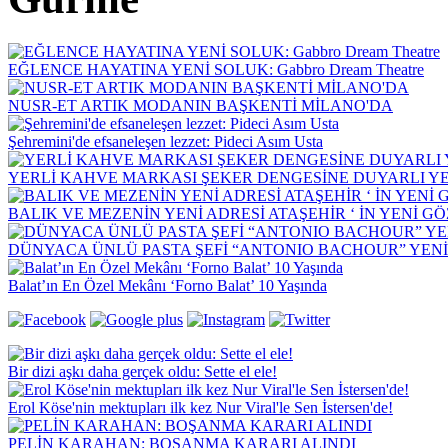
EĞLENCE HAYATINA YENİ SOLUK: Gabbro Dream Theatre
NUSR-ET ARTIK MODANIN BAŞKENTİ MİLANO'DA
Şehremini'de efsaneleşen lezzet: Pideci Asım Usta
YERLİ KAHVE MARKASI ŞEKER DENGESİNE DUYARLI YEN
BALIK VE MEZENİN YENİ ADRESİ ATAŞEHİR ‘ İN YENİ G
DÜNYACA ÜNLÜ PASTA ŞEFİ “ANTONIO BACHOUR” YEN
Balat’ın En Özel Mekânı ‘Forno Balat’ 10 Yaşında
Bir dizi aşkı daha gerçek oldu: Sette el ele!
Erol Köse'nin mektupları ilk kez Nur Viral'le Sen İstersen'de!
PELİN KARAHAN: BOŞANMA KARARI ALINDI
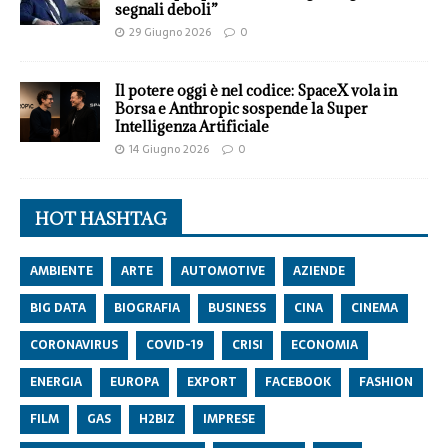
segnali deboli”
29 Giugno 2026
0
Il potere oggi è nel codice: SpaceX vola in
Borsa e Anthropic sospende la Super
Intelligenza Artificiale
14 Giugno 2026
0
HOT HASHTAG
AMBIENTE
ARTE
AUTOMOTIVE
AZIENDE
BIG DATA
BIOGRAFIA
BUSINESS
CINA
CINEMA
CORONAVIRUS
COVID-19
CRISI
ECONOMIA
ENERGIA
EUROPA
EXPORT
FACEBOOK
FASHION
FILM
GAS
H2BIZ
IMPRESE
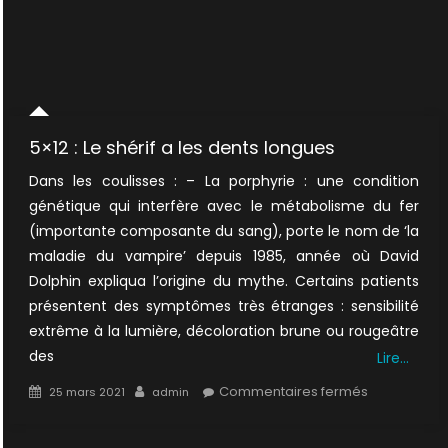
5×12 : Le shérif a les dents longues
Dans les coulisses : – La porphyrie : une condition
génétique qui interfère avec le métabolisme du fer
(importante composante du sang), porte le nom de ‘la
maladie du vampire’ depuis 1985, année où David
Dolphin expliqua l’origine du mythe. Certains patients
présentent des symptômes très étranges : sensibilité
extrême à la lumière, décoloration brune ou rougeâtre
des
Lire…
Posted
Author
sur
Commentaires fermés
25 mars 2021
admin
on
5×12
:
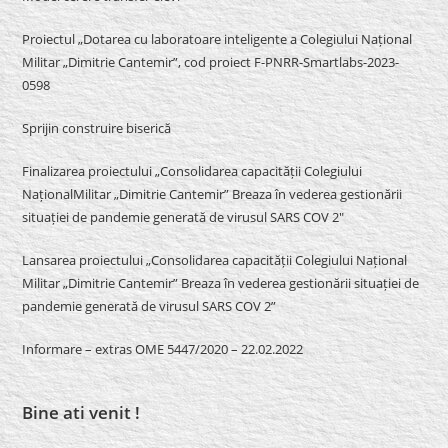
Proiectul „Dotarea cu laboratoare inteligente a Colegiului Național
Militar „Dimitrie Cantemir”, cod proiect F-PNRR-Smartlabs-2023-
0598
Sprijin construire biserică
Finalizarea proiectului „Consolidarea capacității Colegiului
NaționalMilitar „Dimitrie Cantemir” Breaza în vederea gestionării
situației de pandemie generată de virusul SARS COV 2″
Lansarea proiectului „Consolidarea capacității Colegiului Național
Militar „Dimitrie Cantemir” Breaza în vederea gestionării situației de
pandemie generată de virusul SARS COV 2”
Informare – extras OME 5447/2020 – 22.02.2022
Bine ati venit !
━━━━━━
(REQUIRED WORK)
State only the count of lines above that hold the string "gestionării".

(EXPECTED ANSWER)
2